The way things *really* are? It's a collision of both. We ARE animals. Let's not pretend we're not. We have ancient, primal instincts baked into our DNA. That fight-or-flight response? It doesn't just apply to running from a tiger. It's there in our relationships. The panic when a partner pulls away, the aggression when we feel threatened, the instinct to protect our family.
This is our genetic legacy. Our brains are hardwired to seek out certain traits – signs of health, fertility, and strength – to ensure the survival of our genes. This is where fetishes and fantasies come from. They aren't just random quirks; they are echoes of an evolutionary strategy. It's our 'lizard brain' trying to fulfill its biological mission. And that’s the part of us that craves novelty, that is wired for lust, that can be tempted by the idea of multiple partners to maximize genetic diversity.
But here's the beautiful, human twist. We aren't *just* animals. We evolved something else, something extraordinary: a massive prefrontal cortex. This is the part of our brain responsible for conscious thought, for empathy, for long-term planning. It's the part that allows us to override pure instinct. It’s the part that *chooses* love.
This is where loyalty and commitment are born. Love isn't just a fleeting chemical rush; it's a conscious decision, a daily practice.
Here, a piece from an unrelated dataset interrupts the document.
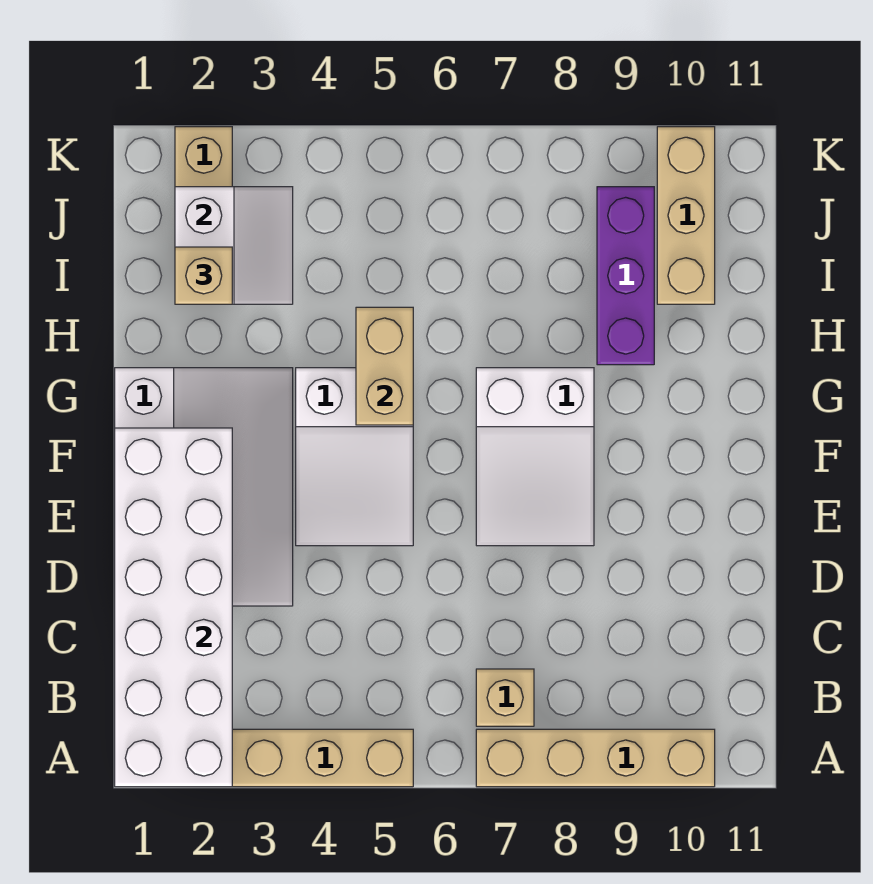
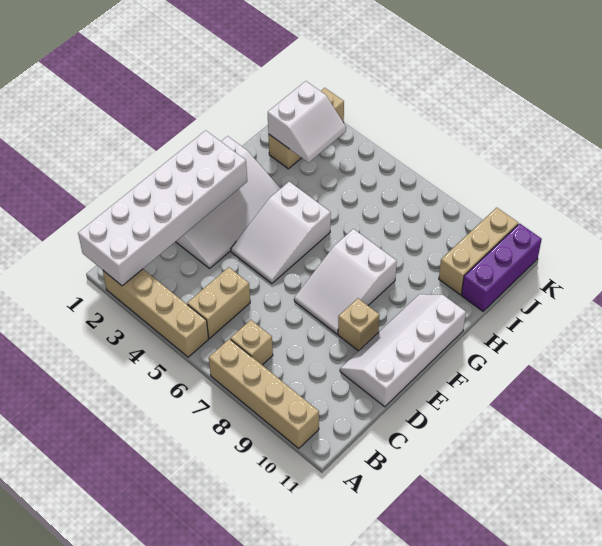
none -> white slope D10:G11 level 1 top 11
tan brick G5:H5 level 2 -> tan brick B5:C5 level 1
purple brick H9:J9 level 1 -> purple brick I11:K11 level 1
tan brick I2 level 3 -> tan brick E9 level 1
It's choosing to build a life with someone, to be vulnerable, to support them through sickness and failure, not just health and success. This is our human superpower: the ability to form bonds that transcend pure biology. We can look at our primal urges—our lust, our fantasies—acknowledge them, and then choose to commit to the person who makes our soul feel at home.
So, is it one true love or love for everyone? The answer is... it's a choice. Our biology gives us the capacity for both. We have the animal instinct for variety and the human capacity for profound, singular loyalty. In the past, survival might have dictated our choices. But now? We get to decide. We get to look at all the messy, complicated, beautiful parts of ourselves—the animal and the angel—and choose what "forever and after" truly means to us. And that, right there, is how it's supposed to be.